Title: How to Train Better: Exploiting the Separability of Deep Neural Networks
Abstract: You would be hard-pressed to find anyone who hasn’t heard the hype about deep neural networks (DNNs). These high-dimensional function approximators, composed of simple layers parameterized by weights, have shown their success in countless applications. What the hype-sters won’t tell you is this: DNNs are challenging to train. Typically, the training problem is posed as a stochastic optimization problem with respect to the DNN weights. With millions of weights, a non-convex and non-smooth objective function, and many hyperparameters to tune, solving the training problem well is no easy task. In this talk, our goal is simple: we want to make DNN training easier. To this end, we will exploit the separability of commonly-used DNN architectures; that is, the weights of the final layer of the DNN are applied linearly.
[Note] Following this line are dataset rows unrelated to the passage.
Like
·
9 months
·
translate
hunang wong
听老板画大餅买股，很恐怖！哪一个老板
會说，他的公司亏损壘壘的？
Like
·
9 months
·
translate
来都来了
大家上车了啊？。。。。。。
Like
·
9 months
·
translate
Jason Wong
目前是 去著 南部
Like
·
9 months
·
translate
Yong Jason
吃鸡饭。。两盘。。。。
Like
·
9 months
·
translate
We will leverage this linearity using two different approaches. First, we will approximate the stochastic optimization problem via a sample average approximation (SAA). In this setting, we can eliminate the linear weights through partial optimization, a method affectionately known as Variable Projection (VarPro). Second, in the stochastic approximation (SA) setting, we will consider a powerful iterative sampling approach to update the linear weights, which notably incorporates automatic regularization parameter selection methods. Throughout the talk, we will demonstrate the efficacy of these two approaches to exploit separability using numerical examples.